Task requirements:
All pictures are to be dropped, and everything else in the data duplicated exactly.

─── Information supplied

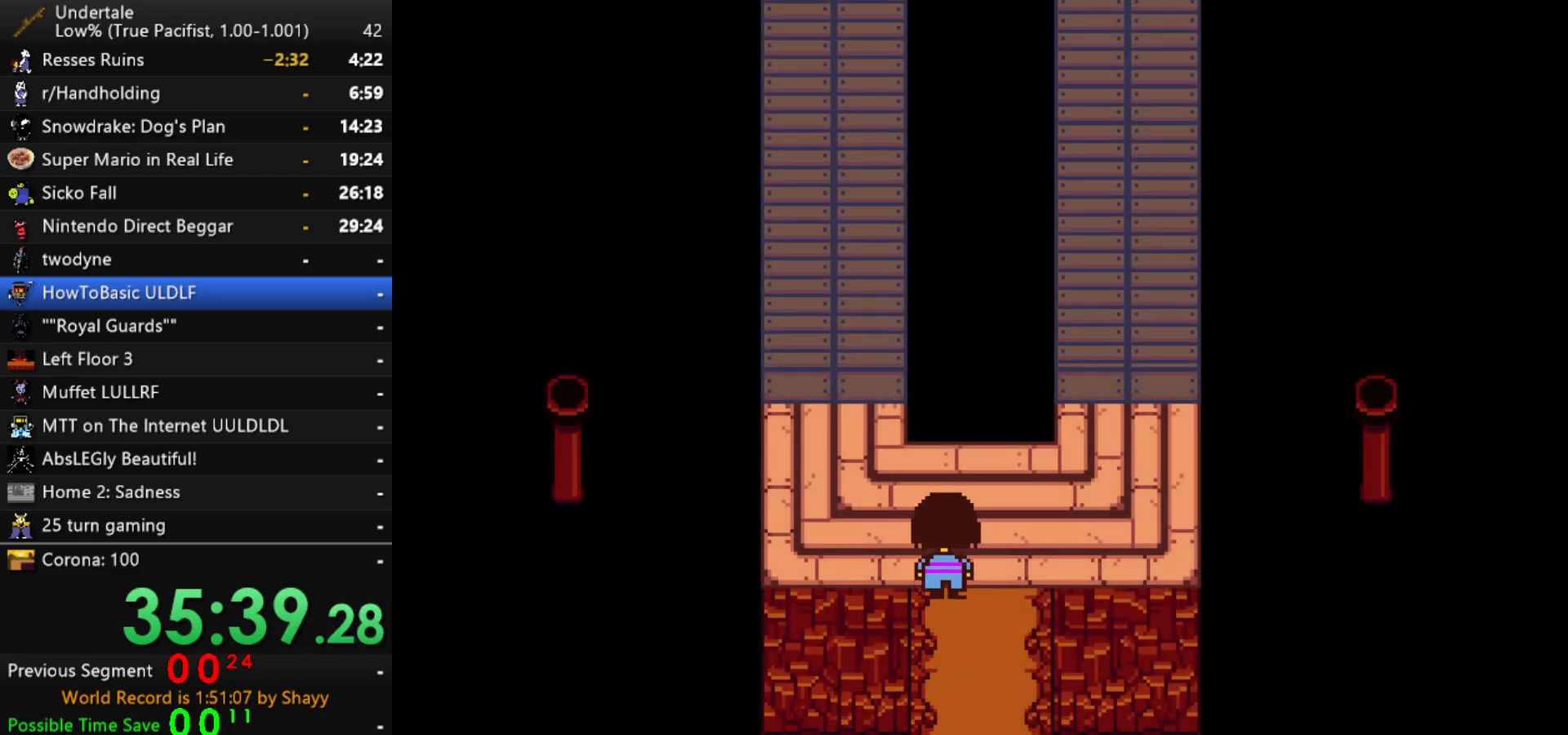
{"keys": ["up"], "events": [[317, "left", "up"]]}
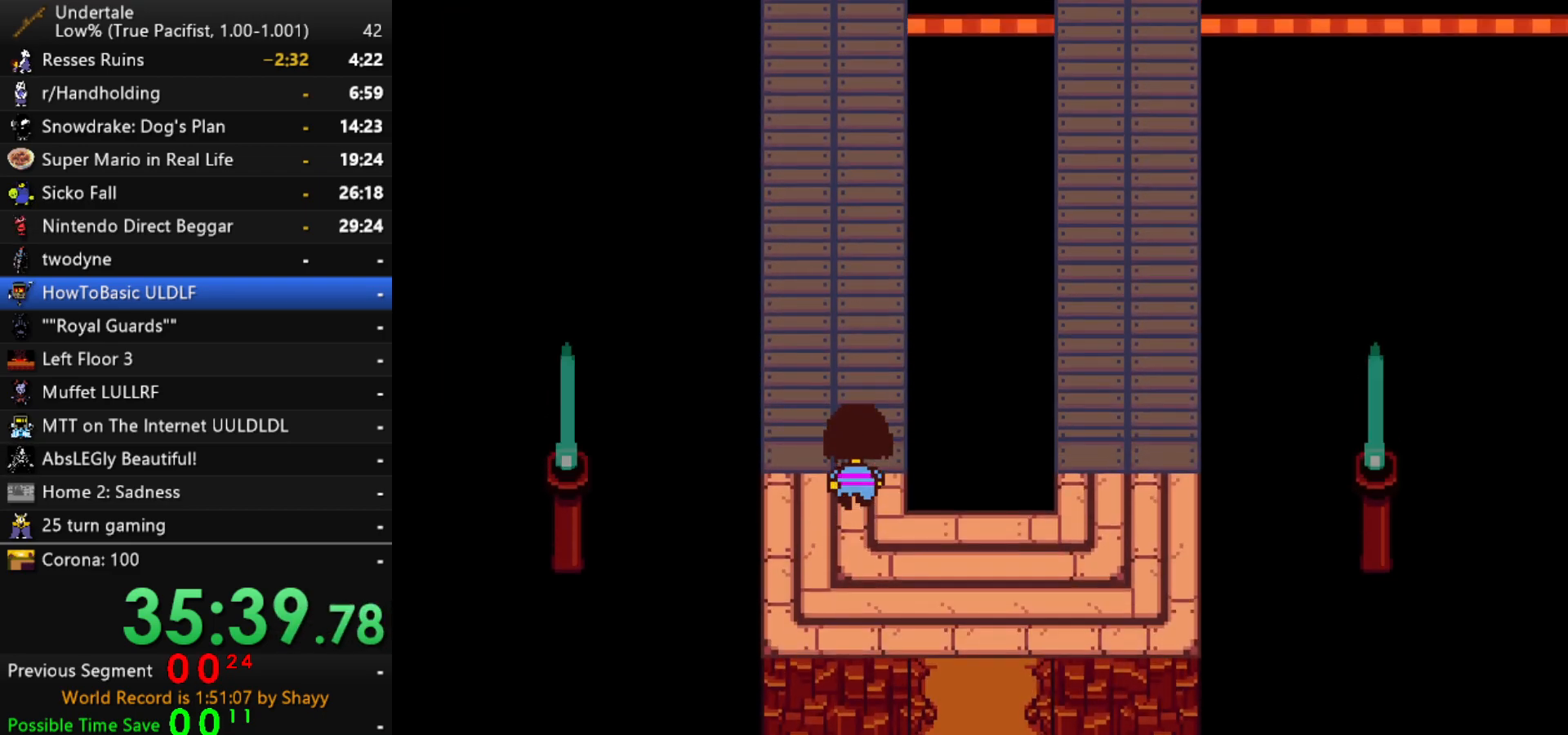
{"keys": ["up"], "events": []}
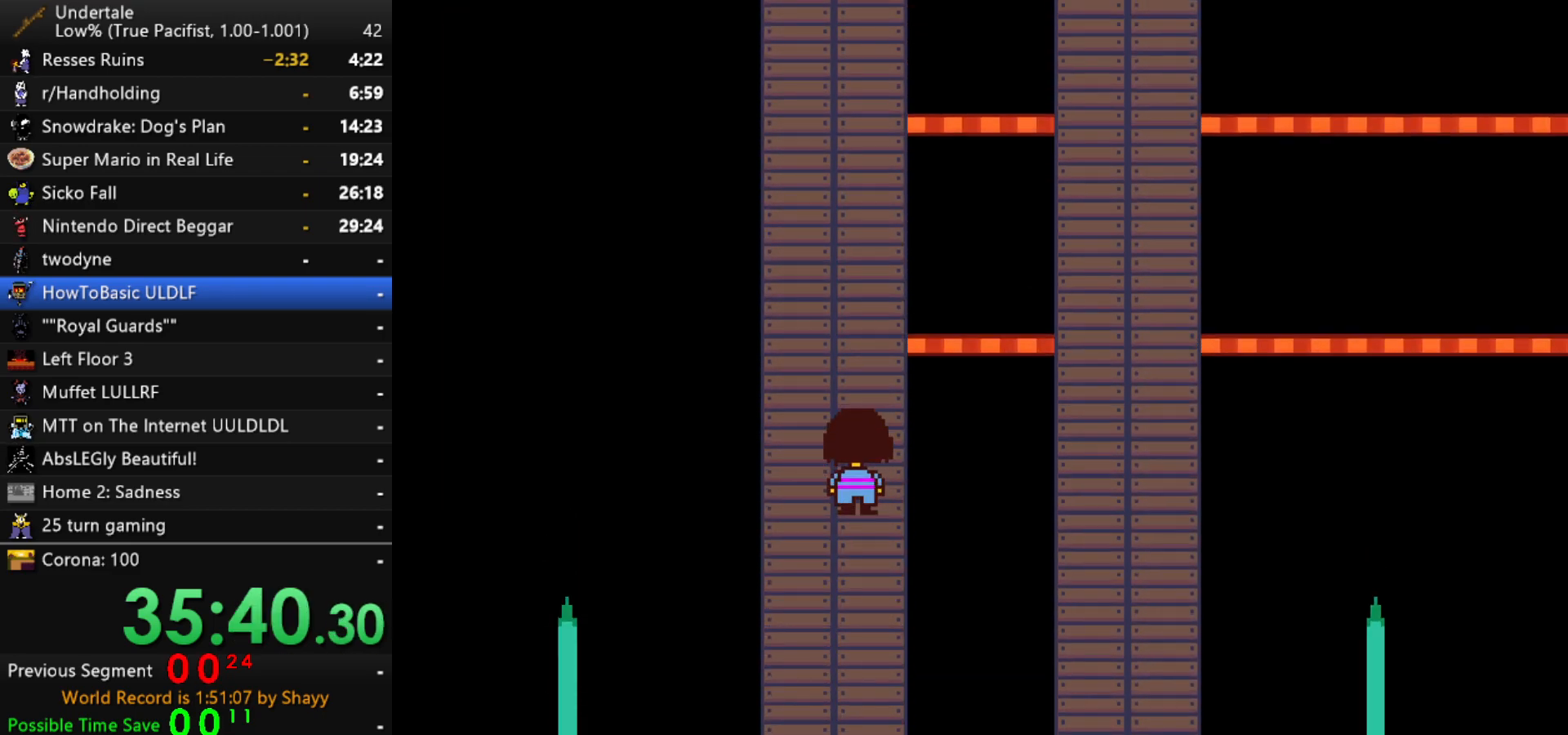
{"keys": ["up"], "events": []}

──────

Solution for this problem:
{"keys": ["up"], "events": [[317, "left", "up"]]}
{"keys": ["up"], "events": []}
{"keys": ["up"], "events": []}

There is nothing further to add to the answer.